Financial mentors committed to their communities across Aotearoa are coping with the increased strain created by COVID-19 – but only just.
FinCap is calling for ongoing, sustainable funding for all financial mentors’ vital work as new data reveals they’re facing increased pressure because of COVID-19, housing issues and mental health.
A survey run late last year looked to identify the impact of COVID-19 on the workload of financial mentors and on the whānau they support.
FinCap has released the resulting Impacts of COVID-19 on building financial capability: 2021 snapshot today.
“The cases are more complex, with many mental health issues. We have now had to extend the appointment times to two to three hours as opposed to the one to two hours previously,” reports a financial mentor.
Work on avoiding eviction due to rent arrears, getting access to emergency housing and costs associated with poor quality rental accommodation were also highlighted by the financial mentors surveyed.
The report finds current funding levels are behind community demand and more than three quarters of our nation’s committed financial mentors are working unpaid hours to get results for whānau.
FinCap knows Minister for Social Development and Employment Carmel Sepuloni and the wider Government recognise and support the hard work of financial mentors in our communities.
A 2020 increase in funding for financial mentoring services from the Ministry of Social Development to help with the expected increase in demand with COVID-19 has been a welcome relief for those services. Currently this is scheduled up to June 2022.
Chief executive Ruth Smithers says a commitment to ongoing, sustainable funding for all financial mentors will see them able to continue focusing on what’s important – the whānau they support.

[Stored data]
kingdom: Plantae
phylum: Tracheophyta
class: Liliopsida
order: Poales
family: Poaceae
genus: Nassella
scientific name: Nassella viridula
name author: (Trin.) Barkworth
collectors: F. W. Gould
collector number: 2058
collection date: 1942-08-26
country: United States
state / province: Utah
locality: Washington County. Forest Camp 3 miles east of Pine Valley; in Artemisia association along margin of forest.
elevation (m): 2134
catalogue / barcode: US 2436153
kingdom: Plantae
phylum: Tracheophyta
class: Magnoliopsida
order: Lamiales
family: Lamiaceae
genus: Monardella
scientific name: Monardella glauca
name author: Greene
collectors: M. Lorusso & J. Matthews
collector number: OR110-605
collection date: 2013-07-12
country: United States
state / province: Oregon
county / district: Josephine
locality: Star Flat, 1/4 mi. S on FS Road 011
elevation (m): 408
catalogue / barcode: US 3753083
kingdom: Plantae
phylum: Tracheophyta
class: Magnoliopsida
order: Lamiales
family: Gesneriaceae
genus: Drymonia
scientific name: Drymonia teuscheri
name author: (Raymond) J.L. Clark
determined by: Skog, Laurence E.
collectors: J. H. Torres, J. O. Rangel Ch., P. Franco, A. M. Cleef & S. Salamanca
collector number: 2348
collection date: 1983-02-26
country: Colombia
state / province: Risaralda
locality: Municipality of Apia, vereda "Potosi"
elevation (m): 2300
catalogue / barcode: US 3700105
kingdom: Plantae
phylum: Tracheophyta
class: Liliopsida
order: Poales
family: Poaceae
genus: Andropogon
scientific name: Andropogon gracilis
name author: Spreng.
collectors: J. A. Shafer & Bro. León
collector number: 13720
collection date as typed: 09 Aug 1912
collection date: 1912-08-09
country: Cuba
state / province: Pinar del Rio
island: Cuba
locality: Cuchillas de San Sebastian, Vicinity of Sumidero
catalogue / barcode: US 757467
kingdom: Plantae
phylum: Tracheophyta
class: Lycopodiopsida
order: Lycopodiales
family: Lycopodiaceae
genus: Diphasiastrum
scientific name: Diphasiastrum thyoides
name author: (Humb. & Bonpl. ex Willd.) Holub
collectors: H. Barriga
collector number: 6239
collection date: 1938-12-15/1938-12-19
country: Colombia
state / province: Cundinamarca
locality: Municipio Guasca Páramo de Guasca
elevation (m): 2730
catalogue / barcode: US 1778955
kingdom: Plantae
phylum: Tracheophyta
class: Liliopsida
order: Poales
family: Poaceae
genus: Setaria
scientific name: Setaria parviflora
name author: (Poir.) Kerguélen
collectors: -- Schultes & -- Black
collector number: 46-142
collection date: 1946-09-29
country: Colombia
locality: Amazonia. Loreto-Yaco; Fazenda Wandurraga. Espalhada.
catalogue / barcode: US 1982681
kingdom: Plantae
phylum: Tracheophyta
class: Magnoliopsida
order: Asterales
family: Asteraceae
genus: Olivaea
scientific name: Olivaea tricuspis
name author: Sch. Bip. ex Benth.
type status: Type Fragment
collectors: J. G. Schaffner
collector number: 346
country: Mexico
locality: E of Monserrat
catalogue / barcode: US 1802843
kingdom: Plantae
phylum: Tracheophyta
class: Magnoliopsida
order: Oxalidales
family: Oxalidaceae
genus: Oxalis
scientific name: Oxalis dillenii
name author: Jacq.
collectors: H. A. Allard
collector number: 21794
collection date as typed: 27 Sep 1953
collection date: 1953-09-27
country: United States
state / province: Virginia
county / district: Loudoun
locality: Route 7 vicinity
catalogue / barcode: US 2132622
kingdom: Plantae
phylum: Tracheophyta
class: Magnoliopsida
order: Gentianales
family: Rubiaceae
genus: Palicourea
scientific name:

> [EXERCISE INSTRUCTIONS]:
Write the next part of the text on financial mentors and COVID-19, starting after its final sentence. The material shown above is separate from the text on financial mentors and COVID-19.

> [RESPONSE FOR THIS EXERCISE]:
“People working with financial mentors are often facing challenges that significantly undermine their wellbeing. The brilliant support financial mentors provide see many whānau overcome these issues and get back to what they do best in our local communities,” she says.
“Some services receive no funding and many are working extra unfunded hours. Looking for funding to make the support they provide viable means more stress and constraints on their time sharing valuable expertise with the people who need them most.”
Ruth expects workloads to increase significantly going forward and creating a resilient sector means financial mentors will be able to continue to support those in need. She looks forward to working with the Government to make sure financial mentors continue to go from strength to strength with their mahi in 2022.
“Reports in recent days of around two-thirds of those in work giving a poor rating to their own financial capability to manage a three-month period without work are concerning. This highlights the need for sustainably funded expert financial mentors ready to go on the ground.”